Five Percent: Conserve Energy

Climate Change Is Important: Energy Conservation is the First Step


January 27, 2006

Waste and Responsibility

Category: Conservation,Economics,Household,Save Electricity,Take Actions,Tips – Tom Harrison – 5:55 pm

Waste might be defined as any act that expends energy that is not used for any productive purpose. A regular car brakes by causing friction that transfers energy of movement into heat; our Priuses are able to reclaim some of that energy and store it in a battery to help make the car go. So anything that doesn’t use energy completely efficiently is wasteful. And if my college physics memory is correct, there’s a law of thermodynamics that says no transfer of energy can occur without some loss. So look: we’re using up the energy of the universe. Deal with it.

But when it comes to saving energy in a more practical sense, I have found it helpful to think about ways that we use energy that will just be lost. And by far the lowest hanging fruit on this tree are the cases where you simply don’t use the energy in the first place.
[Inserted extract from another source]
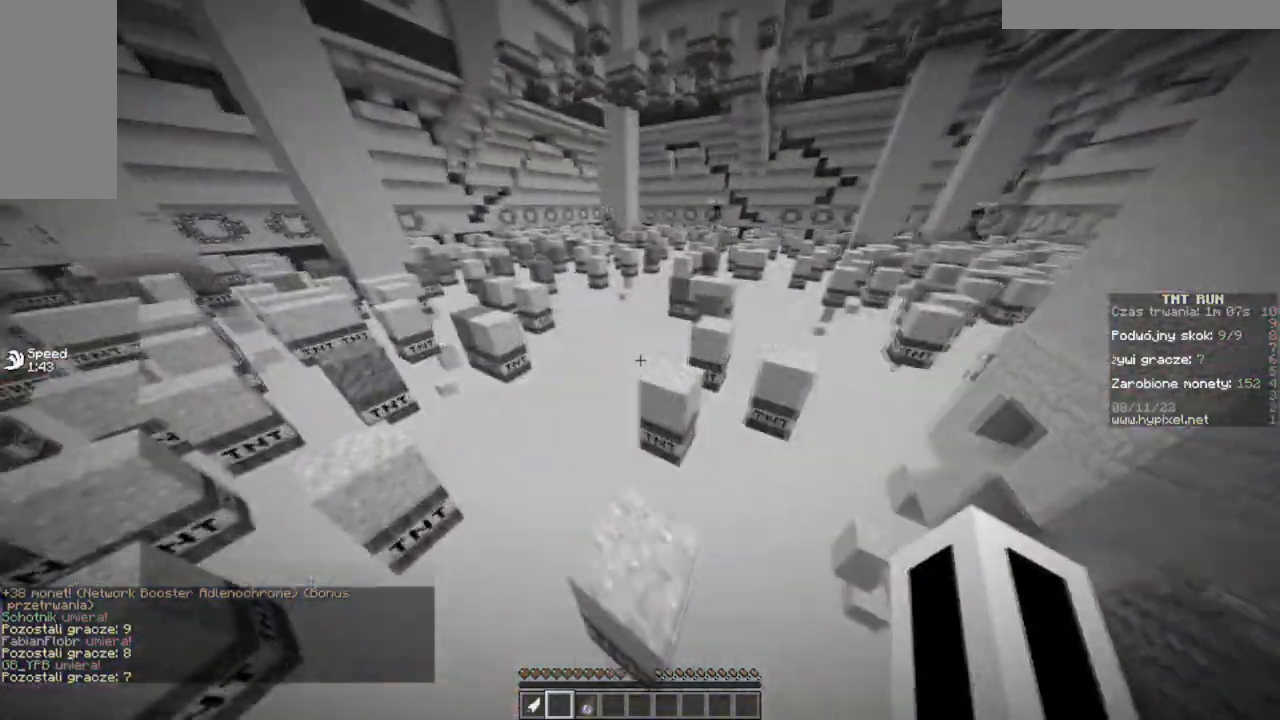
{"keys": ["a", "w"], "mouse": [], "events": [[167, "d", "up"], [367, "a", "down"]]}
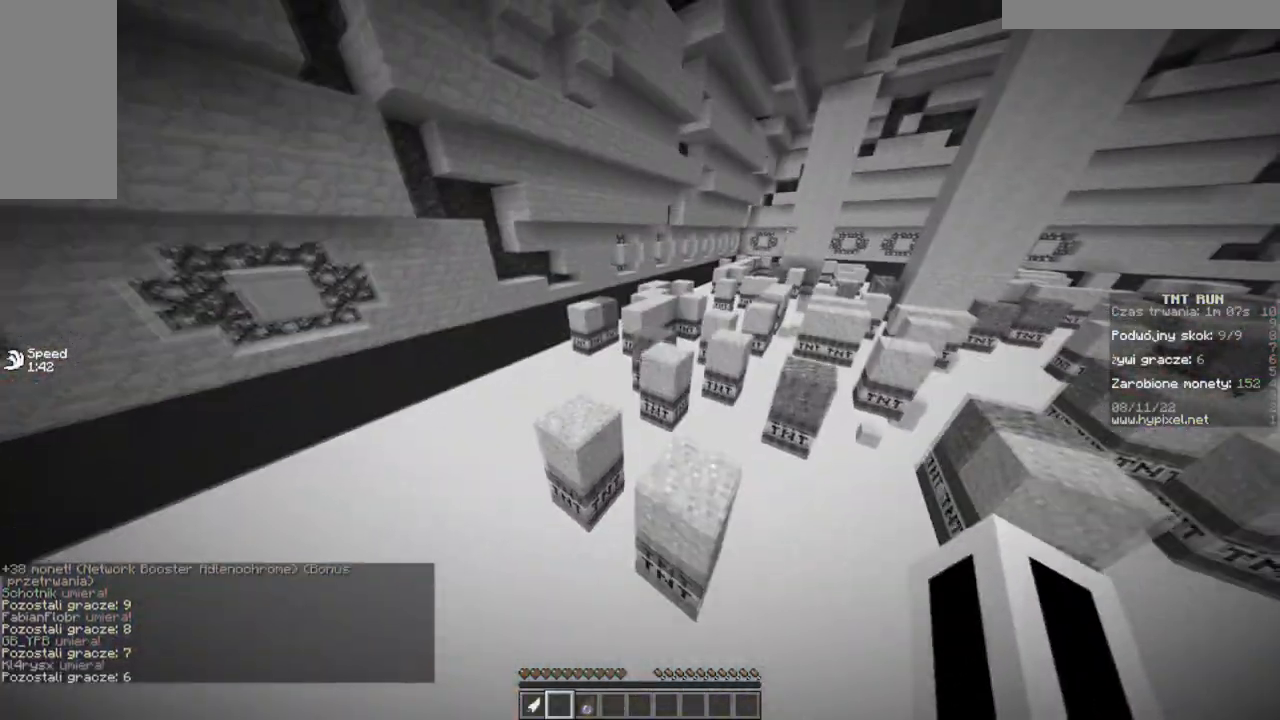
{"keys": ["w"], "mouse": [], "events": [[50, "a", "up"]]}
  • Turn off lights you’re not using
  • Don’t drive if you don’t have to
  • Put on a sweater and turn down the heat
  • Don’t buy things you don’t need
  • Eat less, and eat less non-organic food
  • Blah, blah, blah.

The problem with lists like this is that they create this urge to measure, and then compare the savings to something big, like for example an airplane taking off. This probably uses more energy in five or ten minutes than our whole household uses in a year.

So how can we avoid the real problem of just being overwhelmed by the magnitude of the problem?
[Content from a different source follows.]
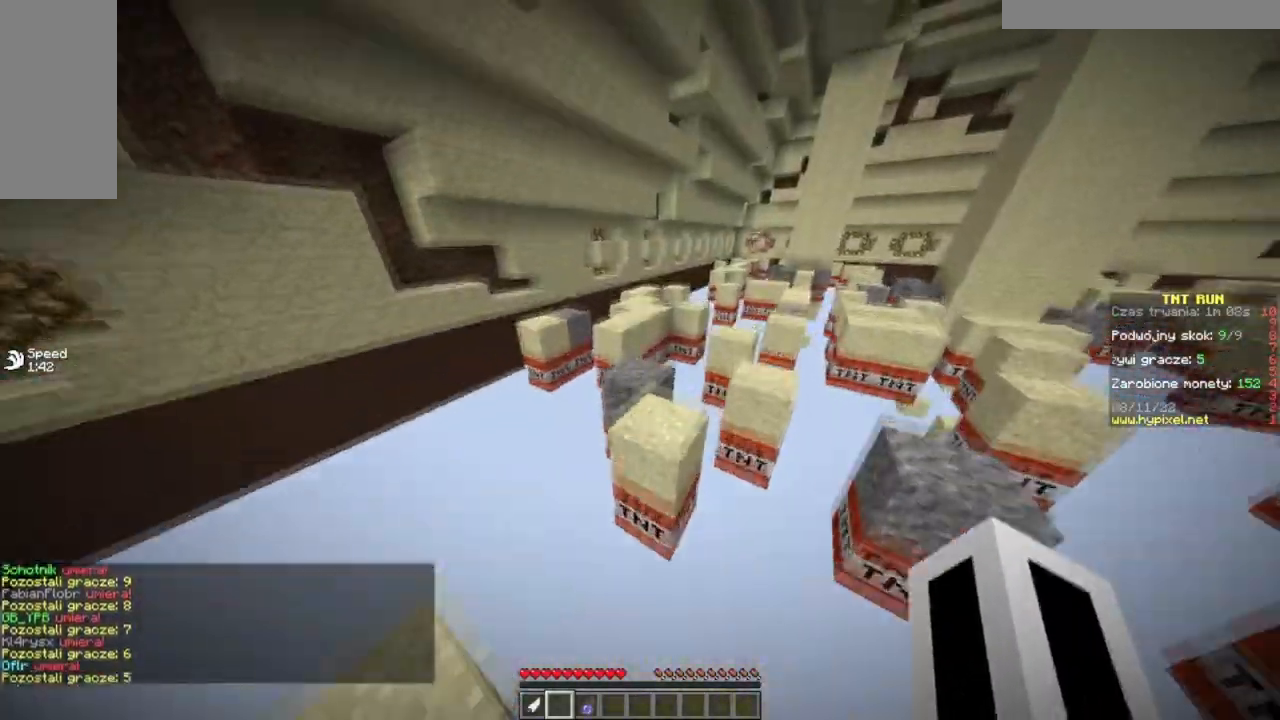
{"keys": ["w"], "mouse": [], "events": []}
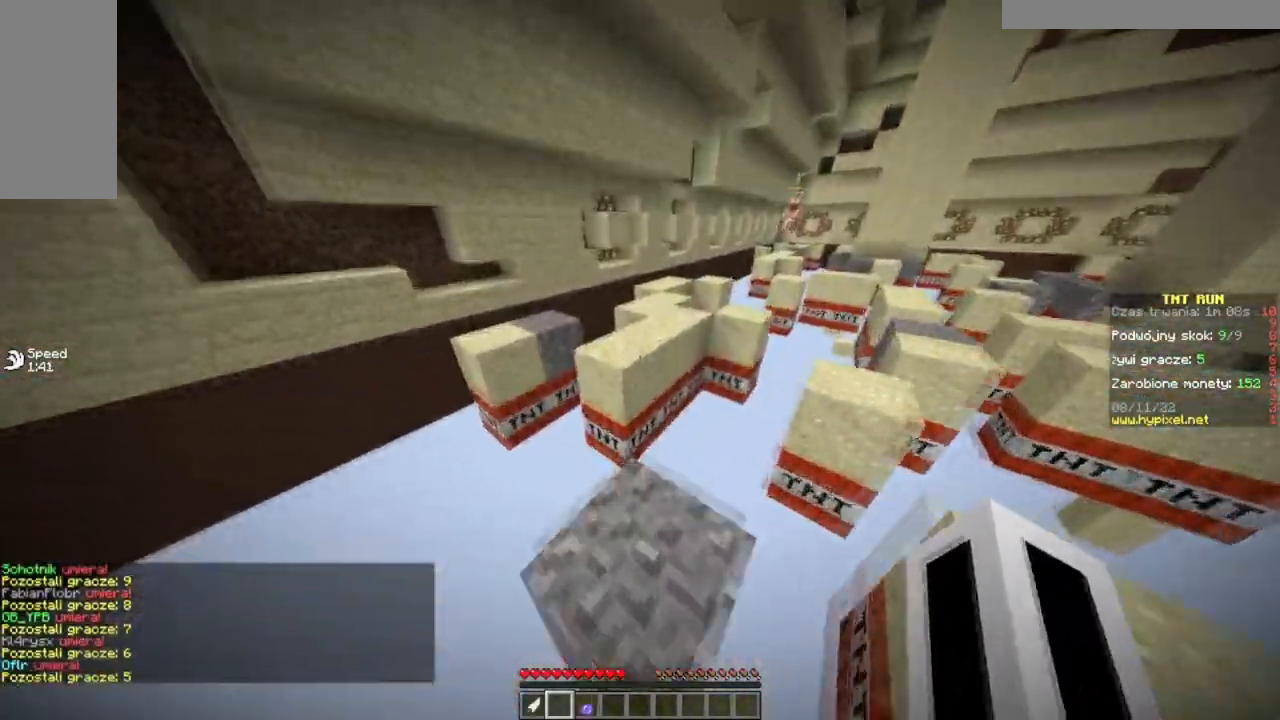
{"keys": ["w"], "mouse": [], "events": []}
Waste is inevitable at some level, but totally within our control in many nearly costless ways as individuals. The saying “think globally, act locally” is the key. Remember that local can be very, very local, as in the actions that you (yes, you) take.

So perhaps rather than trying to save the world on your own, we can each simply think about what actions are responsible. Is it “responsible” of me to heat my house? Yes. Is it responsible of me to heat my house when no one is in it? Most likely, no.

Little acts of individual responsibility, even tiny acts, have a surprising effect: they make you think a little about what your actions cause. Don’t be guilty, don’t be overwhelmed: simply start by gaining awareness of this extra dimension of your life and its impact on the world. It can be kind of fun to find ways to do more efficiently that which you will do anyway. Isn’t this just an aspect of being a responsible person?